Q: What does your current role entail?
The Software Development and Operations team builds and adapts software for EMBL-EBI, improving access to internal services such as resource management and long-term file archiving.
It contributes expertise to internal and external projects in areas such as authentication, dataset distribution, and cloud deployment. It’s quite a big team of software developers, systems administrators and DevOps engineers working collaboratively with EMBL-EBI teams, and external project-based collaborators.
We also support external projects such as the Human Cell Atlas, BioExcel 2 and a number of ELIXIR implementation studies.
Q: What are you hoping to achieve?
I’d like to use my experience in bioinformatics and service provision to help bridge the gap between the people who develop and maintain EMBL-EBI data resources and the researchers who use them, within and outside the institute.
As someone who has sat in all areas – frustrated user, researcher, software producer and service provider – I’d like to think that I can assist communications on all sides.
I’m particularly excited about drawing on the user experience (UX) expertise at EMBL-EBI, because it’s an excellent resource that I haven’t had access to previously.
Q: Why did you choose EMBL-EBI?
EMBL-EBI is a go-to place for bioinformatics in Europe, so people tend to gravitate towards it.
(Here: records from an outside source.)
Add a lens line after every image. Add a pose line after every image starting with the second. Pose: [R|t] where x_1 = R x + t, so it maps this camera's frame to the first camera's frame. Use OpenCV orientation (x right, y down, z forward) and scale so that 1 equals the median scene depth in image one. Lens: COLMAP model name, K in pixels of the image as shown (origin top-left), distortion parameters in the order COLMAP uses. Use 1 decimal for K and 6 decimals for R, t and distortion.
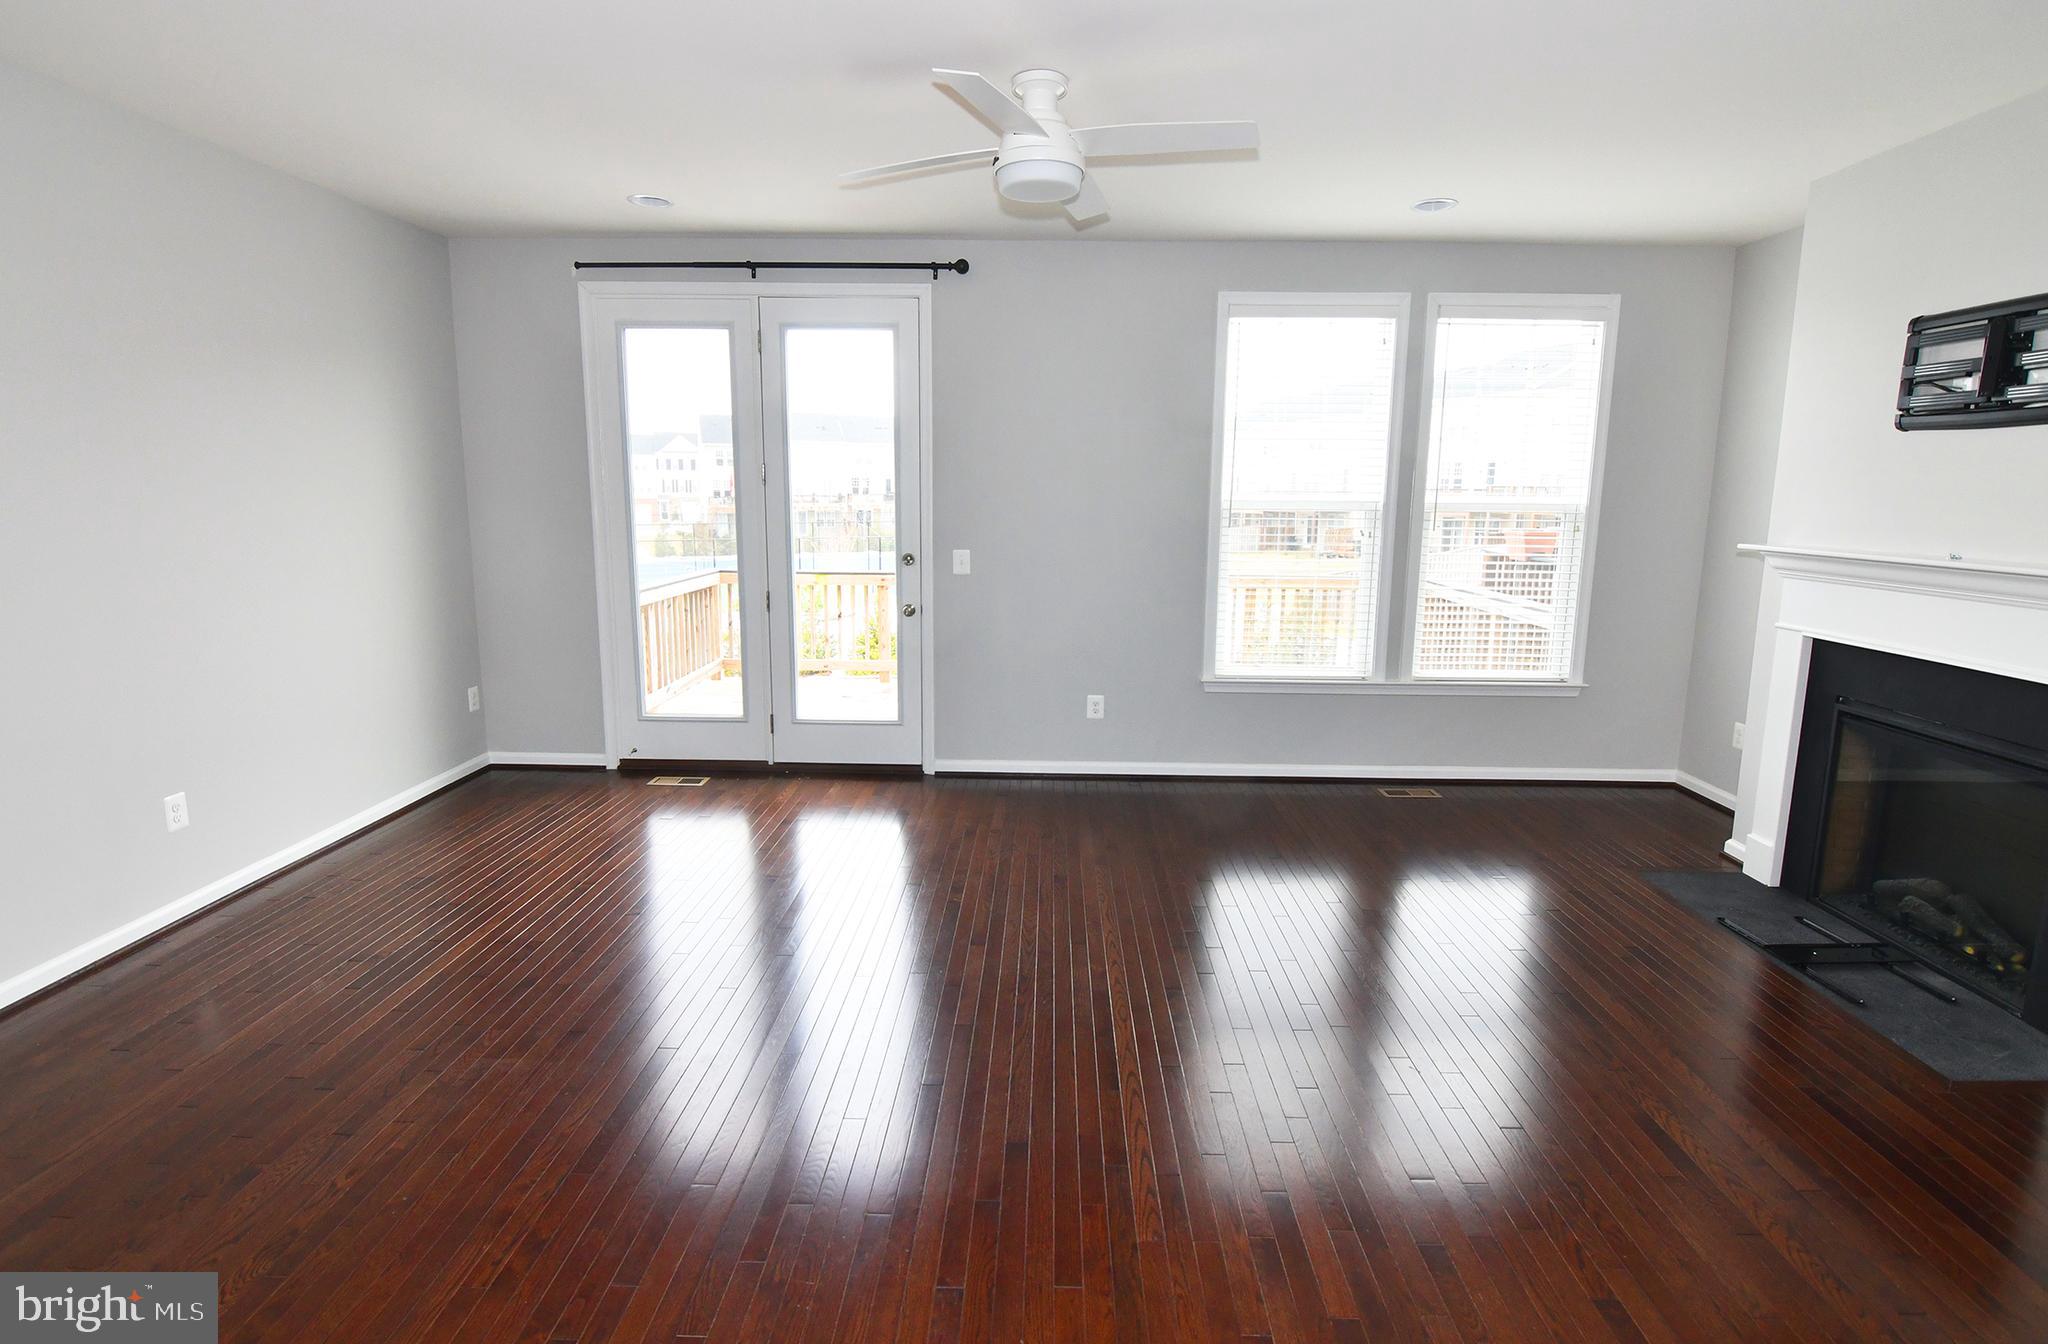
lens RADIAL K [[1020.5, 0, 1037.4], [0, 1020.5, 657.7], [0, 0, 1]] dist [-0.000180, -0.000630]
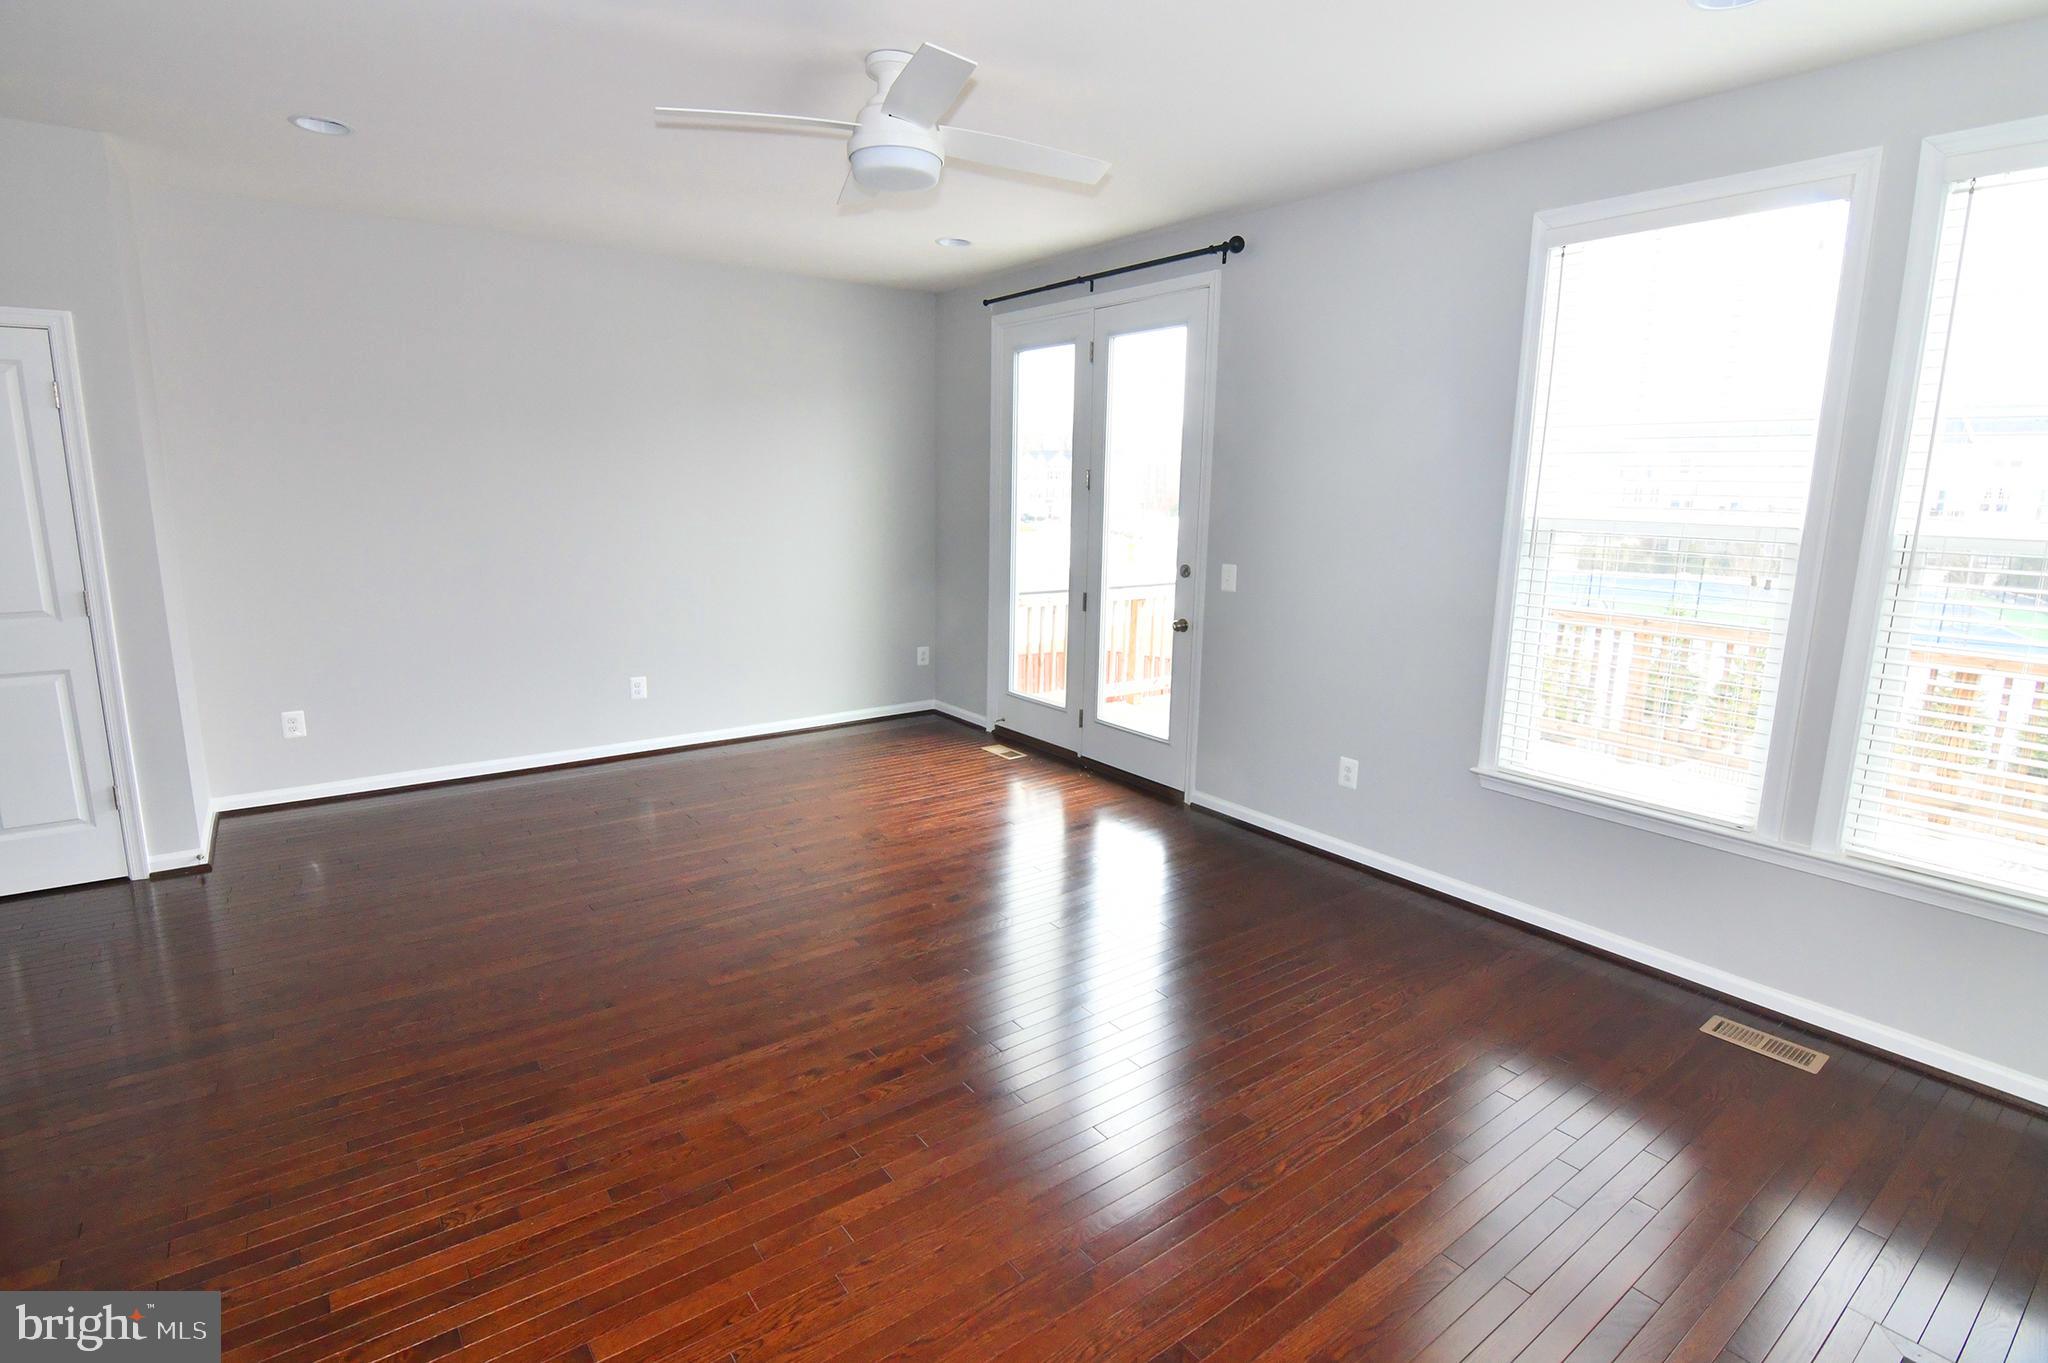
lens RADIAL K [[987.4, 0, 1027.1], [0, 987.4, 666.3], [0, 0, 1]] dist [-0.016769, -0.000929]
pose [[0.616138, 0.144963, -0.774183, 0.502241], [-0.140395, 0.987390, 0.073151, -0.056737], [0.775024, 0.063621, 0.628721, 0.331936]]
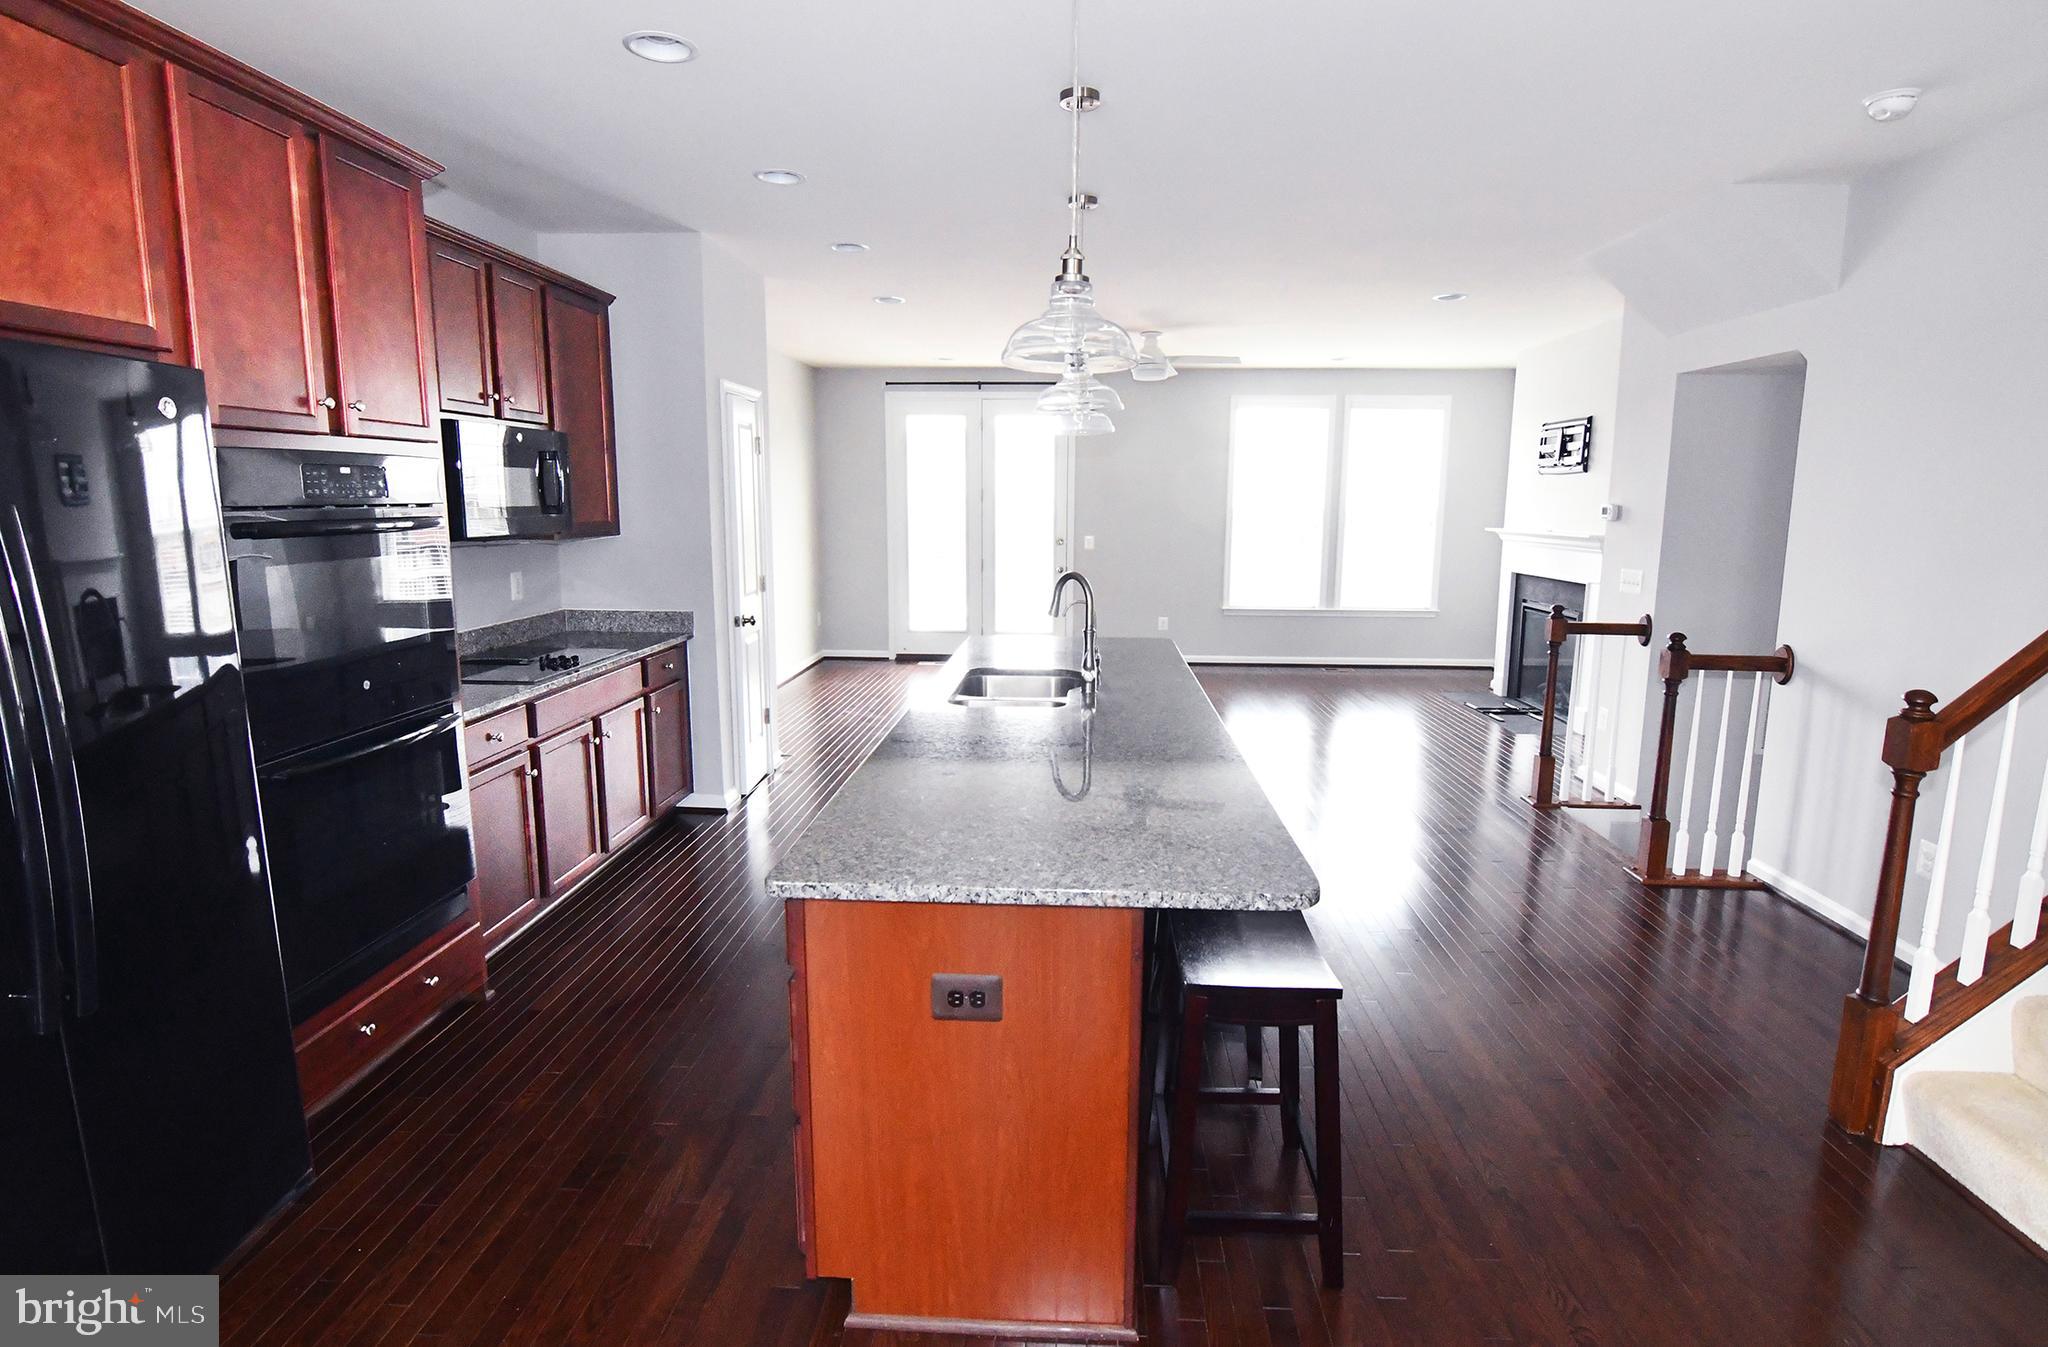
lens RADIAL K [[1004.2, 0, 1030.4], [0, 1004.2, 655.2], [0, 0, 1]] dist [-0.009809, -0.000284]
pose [[0.999473, 0.000409, -0.032456, -0.123330], [-0.000894, 0.999888, -0.014912, 0.134661], [0.032446, 0.014933, 0.999362, -0.790589]]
I’m looking forward to working in such a bespoke environment with access to cutting-edge facilities.
On a practical basis, I’ve spent 16 years with a crazy commute; in fact, for the past six years, I’ve been passing EMBL-EBI on my way to work and back. I can’t believe I can finally swap a four-hour commute for a short cycle ride to work!
EMBL-EBI is a go-to place for bioinformatics in Europe
Q: What’s your advice for someone who’s thinking of applying for a technical role at EMBL-EBI?
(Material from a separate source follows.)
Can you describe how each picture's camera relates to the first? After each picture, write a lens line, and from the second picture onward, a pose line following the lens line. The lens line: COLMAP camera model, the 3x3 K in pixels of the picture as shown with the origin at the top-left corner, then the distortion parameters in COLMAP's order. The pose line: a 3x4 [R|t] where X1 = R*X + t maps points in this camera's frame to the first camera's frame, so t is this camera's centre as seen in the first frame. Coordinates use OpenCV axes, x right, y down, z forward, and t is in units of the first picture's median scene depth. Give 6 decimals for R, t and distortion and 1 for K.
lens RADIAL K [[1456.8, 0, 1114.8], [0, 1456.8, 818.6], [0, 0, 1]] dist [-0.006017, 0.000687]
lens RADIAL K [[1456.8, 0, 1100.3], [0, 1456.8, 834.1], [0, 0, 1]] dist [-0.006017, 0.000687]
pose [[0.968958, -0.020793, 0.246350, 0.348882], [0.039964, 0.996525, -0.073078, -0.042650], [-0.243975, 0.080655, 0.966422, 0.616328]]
Get in touch and have a chat because we might just have a role for you! It’s a great place to hone your skills using cutting-edge technologies in a big data environment.
Q: What’s the best advice you’ve ever received?
Get some sleep!
Q: What inspires you?
Curiosity and the pleasure of talking to others and trying to understand what they need. I don’t think you can work in this field without having a huge amount of curiosity.